Q: When querying Select Rows, I get the "Maximum expression depth exceeded" error
A: This error occurs if the expression tree depth is too large. This usually happens when writing expressions like
FROM [...] WHERE (id1="a" AND id2="b") OR (id1="c" AND id2="d") OR ... <a few thousand conditions>
Instead, you need to set them in the form
FROM [...] WHERE (id1, id2) IN (("a", "b"), ("c", "b"), ...)
There are a few problems with the first option. The problem is that queries are compiled into machine code. Machine code for queries is cached so that the key is the query structure (not including constants).
- In the first case, as the number of conditions increases, the query structure will constantly change. There will be code generation for each query.
- The first query will generate a very large amount of code.
- Compiling the query will be very slow.
- The first case will work simply by checking all the conditions. No transformation into a trickier algorithm is anticipated.
- Besides that, if the columns are key, read ranges are displayed for them so that only the relevant data can be read. The read range output algorithm will work more optimally for the IN variant.
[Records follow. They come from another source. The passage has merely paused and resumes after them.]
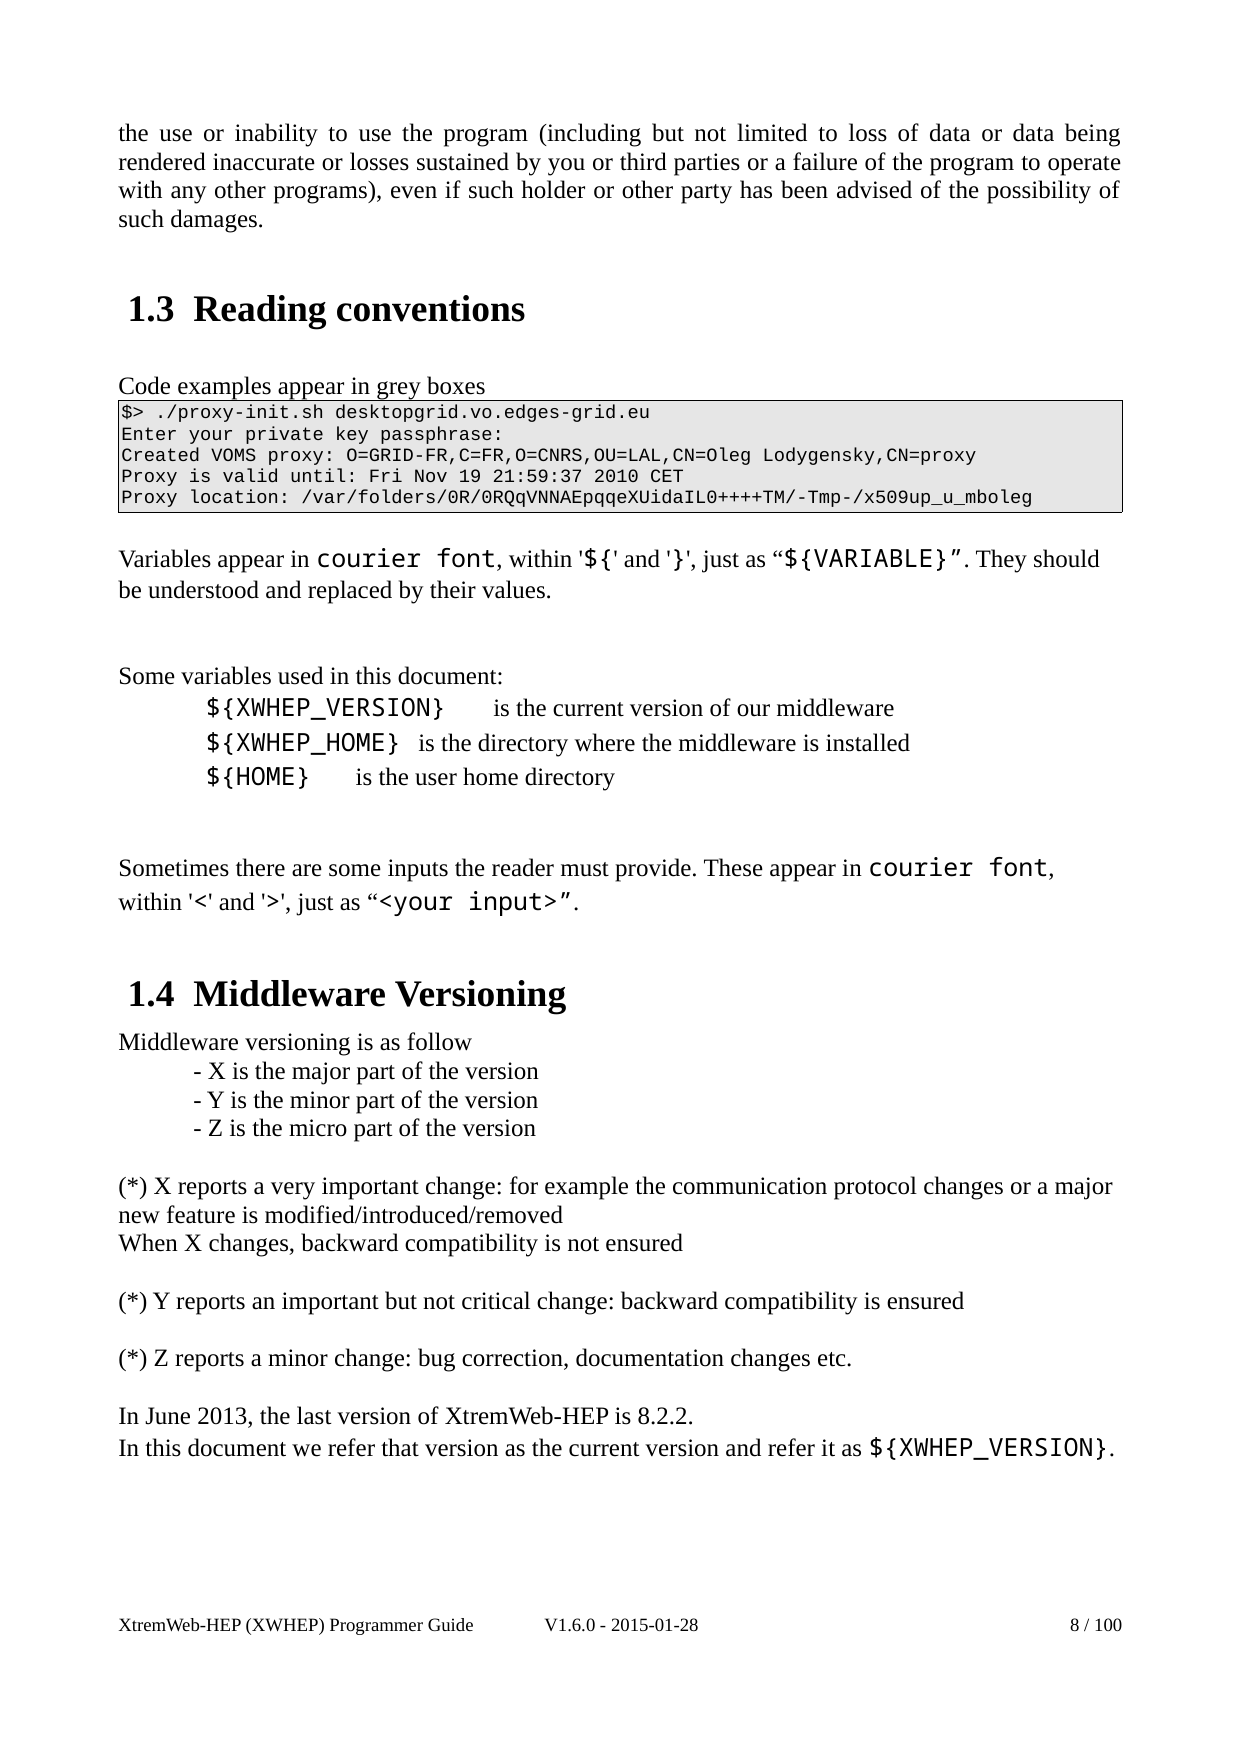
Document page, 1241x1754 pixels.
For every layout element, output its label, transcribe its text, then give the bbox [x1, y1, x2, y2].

text Variables appear in courier font, within '${' and '}', just as “${VARIABLE}”. They should be understood and replaced by their values. [118, 541, 1122, 604]
text - Y is the minor part of the version [118, 1085, 1122, 1113]
text Code examples appear in grey boxes [118, 371, 1122, 400]
text ${HOME} is the user home directory [206, 758, 1122, 792]
subtitle Reading conventions [118, 287, 1122, 330]
text Enter your private key passphrase: [119, 421, 1122, 442]
text Sometimes there are some inputs the reader must provide. These appear in courier font, within '<' and '>', just as “<your input>”. [118, 850, 1122, 918]
text In this document we refer that version as the current version and refer it as ${XWHEP_VERSION}. [118, 1430, 1122, 1464]
text (*) Z reports a minor change: bug correction, documentation changes etc. [118, 1343, 1122, 1372]
text $> ./proxy-init.sh desktopgrid.vo.edges-grid.eu [119, 401, 1122, 421]
text Middleware versioning is as follow [118, 1027, 1122, 1056]
text Created VOMS proxy: O=GRID-FR,C=FR,O=CNRS,OU=LAL,CN=Oleg Lodygensky,CN=proxy [119, 442, 1122, 464]
text Some variables used in this document: [118, 661, 1122, 690]
text ${XWHEP_VERSION} is the current version of our middleware [206, 690, 1122, 724]
text When X changes, backward compatibility is not ensured [118, 1228, 1122, 1257]
text In June 2013, the last version of XtremWeb-HEP is 8.2.2. [118, 1401, 1122, 1430]
text Proxy is valid until: Fri Nov 19 21:59:37 2010 CET [119, 464, 1122, 485]
text - X is the major part of the version [118, 1056, 1122, 1085]
text - Z is the micro part of the version [118, 1113, 1122, 1142]
text THE USE OR INABILITY TO USE THE PROGRAM (INCLUDING BUT NOT LIMITED TO LOSS OF DATA OR DATA BEING RENDERED INACCURATE OR LOSSES SUSTAINED BY YOU OR THIRD PARTIES OR A FAILURE OF THE PROGRAM TO OPERATE WITH ANY OTHER PROGRAMS), EVEN IF SUCH HOLDER OR OTHER PARTY HAS BEEN ADVISED OF THE POSSIBILITY OF SUCH DAMAGES. [118, 118, 1122, 233]
subtitle Middleware Versioning [118, 972, 1122, 1015]
text ${XWHEP_HOME} is the directory where the middleware is installed [206, 724, 1122, 758]
text (*) Y reports an important but not critical change: backward compatibility is ensured [118, 1286, 1122, 1315]
text Proxy location: /var/folders/0R/0RQqVNNAEpqqeXUidaIL0++++TM/-Tmp-/x509up_u_mboleg [119, 485, 1122, 512]
text (*) X reports a very important change: for example the communication protocol changes or a major new feature is modified/introduced/removed [118, 1171, 1122, 1228]
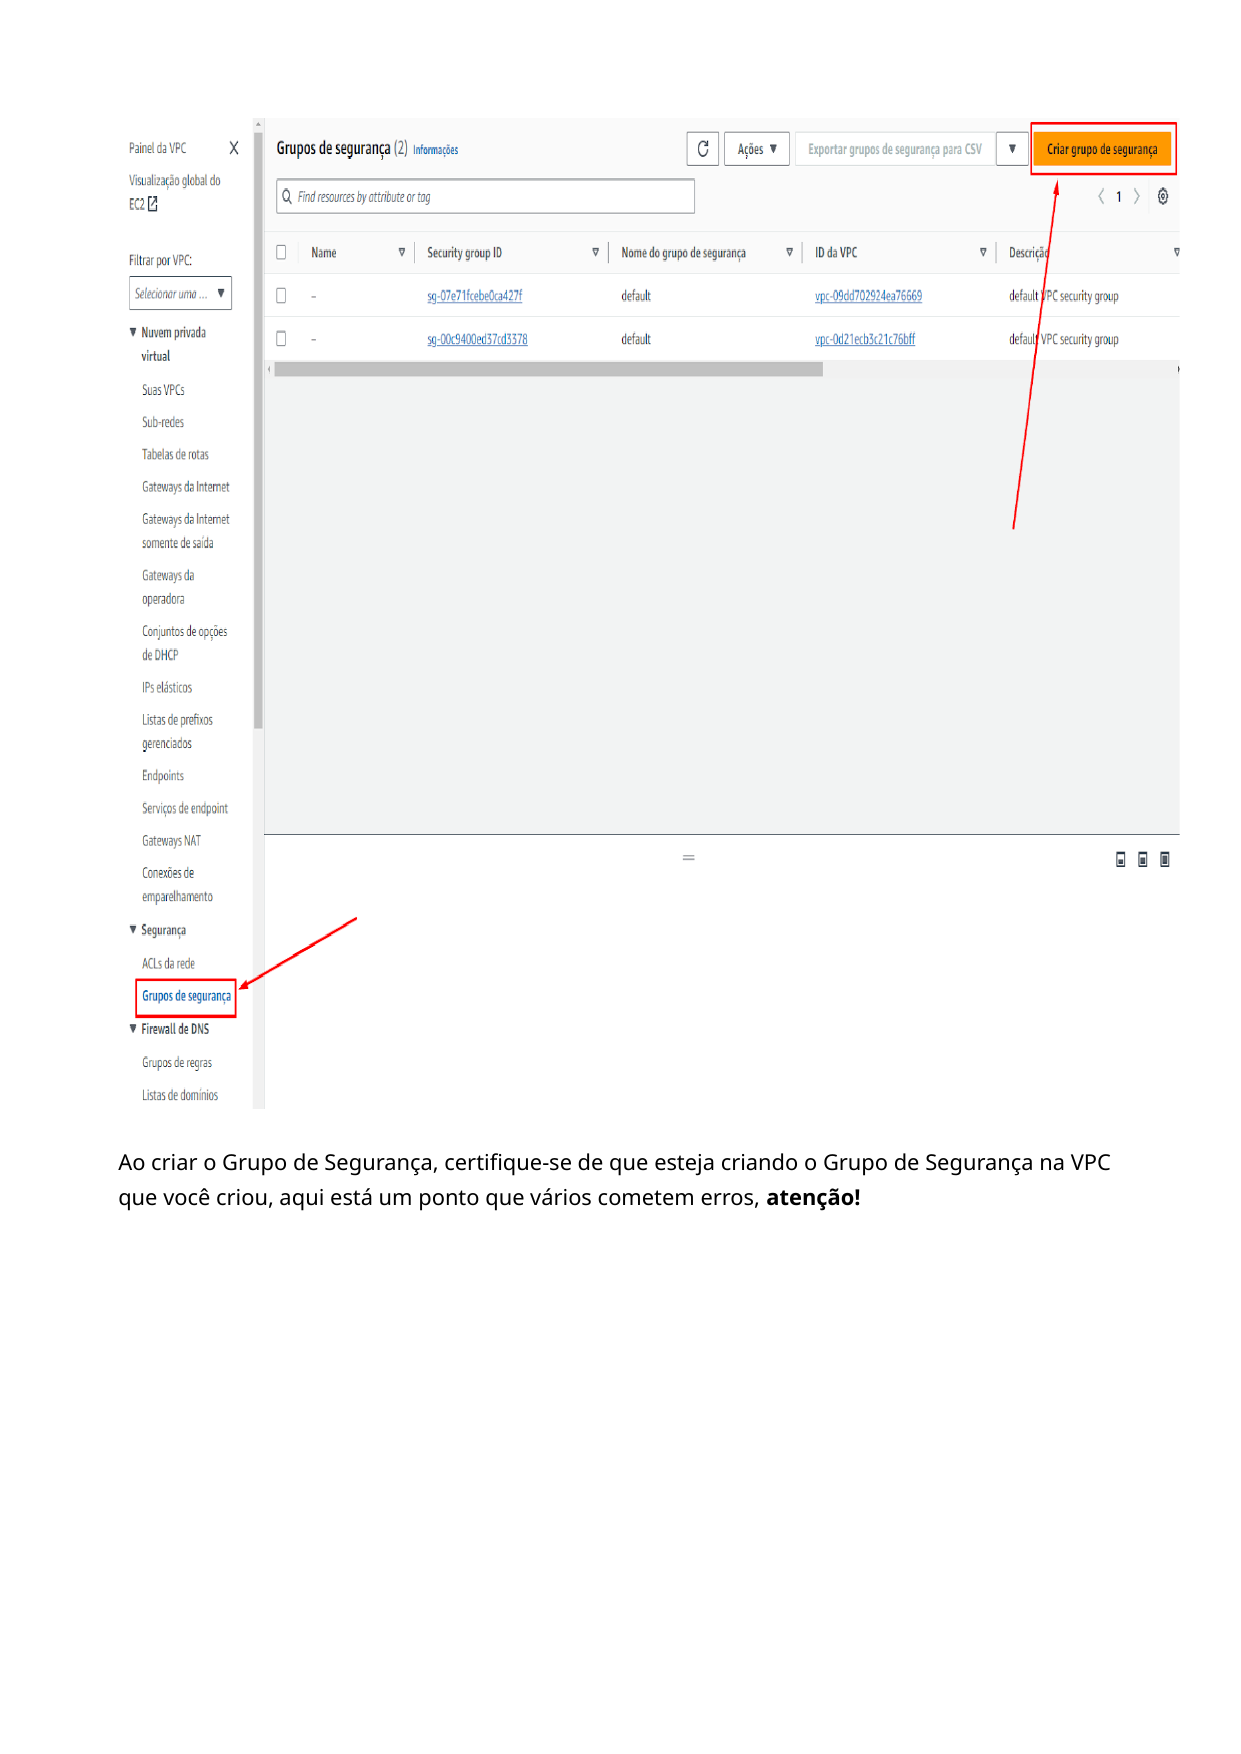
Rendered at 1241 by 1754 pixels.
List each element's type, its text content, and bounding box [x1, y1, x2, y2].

picture [118, 118, 1180, 1109]
text Ao criar o Grupo de Segurança, certifique-se de que esteja criando o Grupo de Segurança na VPC que você criou, aqui está um ponto que vários cometem erros, atenção! [118, 1147, 1122, 1211]
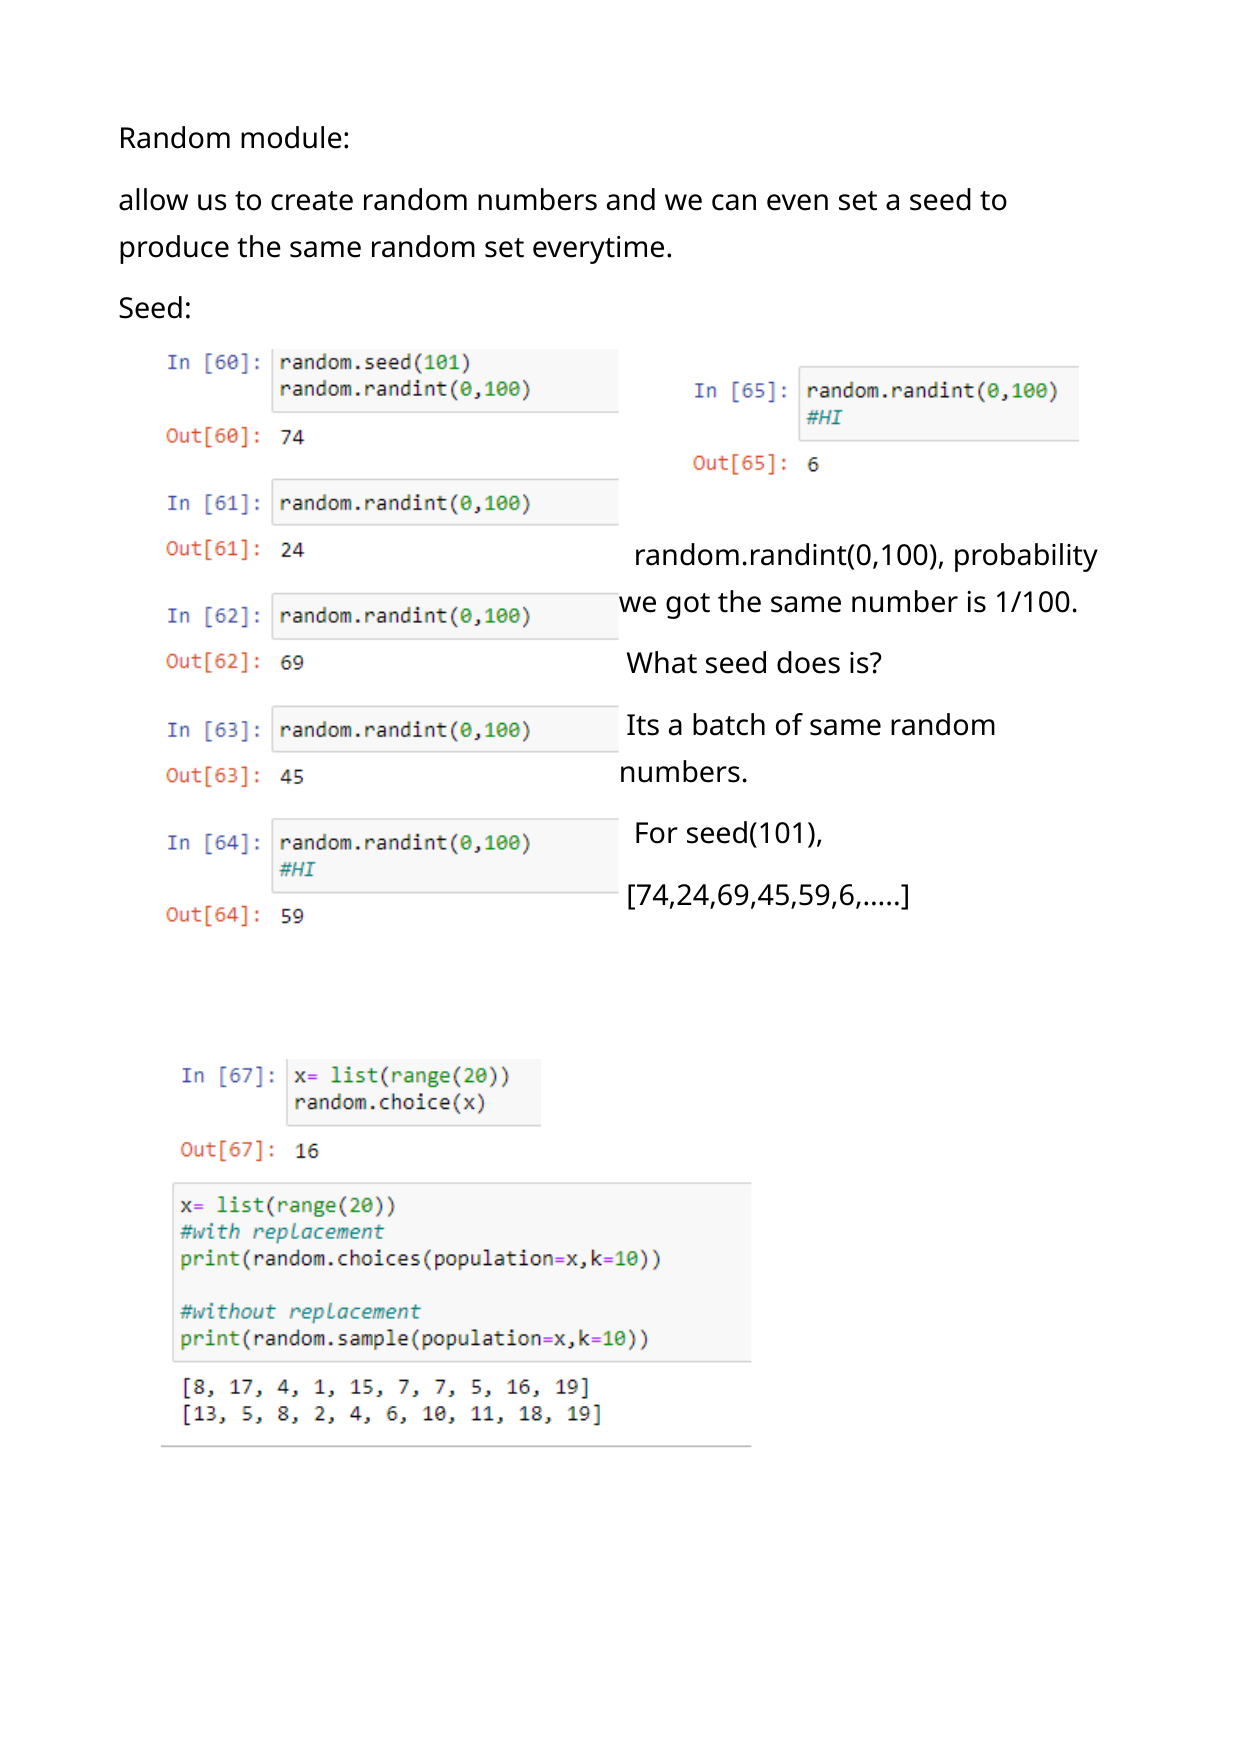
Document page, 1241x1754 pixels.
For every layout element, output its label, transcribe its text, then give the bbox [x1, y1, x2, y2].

- In case of IN, checking the condition will perform search in the hash table.
Q: When working with a dynamic table, I get the "Value is too long" error
A: There are quite strict limits on the size of values in dynamic tables. A single value (table cell) should now be no larger than 16 megabytes and the length of an entire row should be no more than 128 megabytes and 512 megabytes, taking all versions into account. There can be a maximum of 1024 values in a row, taking all versions into account. There is also a limit on the number of rows per query, which defaults to 100,000 rows per transaction when inserting, one million rows in case of select, and 5 million in case of lookup. Note that you must not get close to the thresholds. Some of them are hardcoded and we won't be able to help you easily if you go beyond the limits.